AUFGABEN:
**1)** Welche Maschine hat die Nessensohn GmbH laut dem Text über CNC-Bearbeitungszentren aus der Konkursmasse der Emil Kreis AG übernommen?
**2)** Schreiben Sie aus dem Text über CNC-Bearbeitungszentren den Abschnitt von „Eine Frage des“ bis einschließlich „von Homag übernehmen.“ wortgetreu ab.

TEXT:
● ● ● ● ● ● ●

Das zeigt sich auch bei den Verkaufszahlen. So werde die «C-Express» von Format 4 auf dem Schweizer Markt kaum mehr verkauft, wie Betschart sagt. «Unsere Kunden investieren oftmals etwas mehr und entscheiden sich für das Nachfolgemodell ‹Creator 950›, da mit diesem standardmässig vierseitig umfahren werden kann.»

Eine Frage des Budgets

Auch wenn die CNC-Technologie immer erschwinglicher wird, kann der Kostenfaktor, gerade für kleinere Unternehmen, nach wie vor eine Hürde darstellen. Zu dem CNC-BAZ kommen zusätzlich Investitionen für Fräs- und Bohrwerkzeug, Software und möglicherweise die Infrastruktur im Betrieb dazu. So muss allenfalls Platz geschaffen und die Späneabsaugung aufgerüstet werden, um auf die nötige Absaugleistung zu kommen, die für den Betrieb des BAZ benötigt wird.

Bei der Schreinererei Nessensohn GmbH in Kradolf TG hat man vor Kurzem die Investition in ein CNC-BAZ gewagt. Aus der Konkursmasse der Emil Kreis AG konnte das Unternehmen vergangenen Februar eine gebrauchte «Drilltec V-200» von Homag übernehmen.

● ● ● ● ● ● ●

GESPEICHERTE EINTRÄGE:
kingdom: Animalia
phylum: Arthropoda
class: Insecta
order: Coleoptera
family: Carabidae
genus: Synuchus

● ● ● ● ● ● ●

ANTWORTEN:
**1)** Eine gebrauchte «Drilltec V-200» von Homag.

**2)**
Eine Frage des Budgets

Auch wenn die CNC-Technologie immer erschwinglicher wird, kann der Kostenfaktor, gerade für kleinere Unternehmen, nach wie vor eine Hürde darstellen. Zu dem CNC-BAZ kommen zusätzlich Investitionen für Fräs- und Bohrwerkzeug, Software und möglicherweise die Infrastruktur im Betrieb dazu. So muss allenfalls Platz geschaffen und die Späneabsaugung aufgerüstet werden, um auf die nötige Absaugleistung zu kommen, die für den Betrieb des BAZ benötigt wird.

Bei der Schreinererei Nessensohn GmbH in Kradolf TG hat man vor Kurzem die Investition in ein CNC-BAZ gewagt. Aus der Konkursmasse der Emil Kreis AG konnte das Unternehmen vergangenen Februar eine gebrauchte «Drilltec V-200» von Homag übernehmen.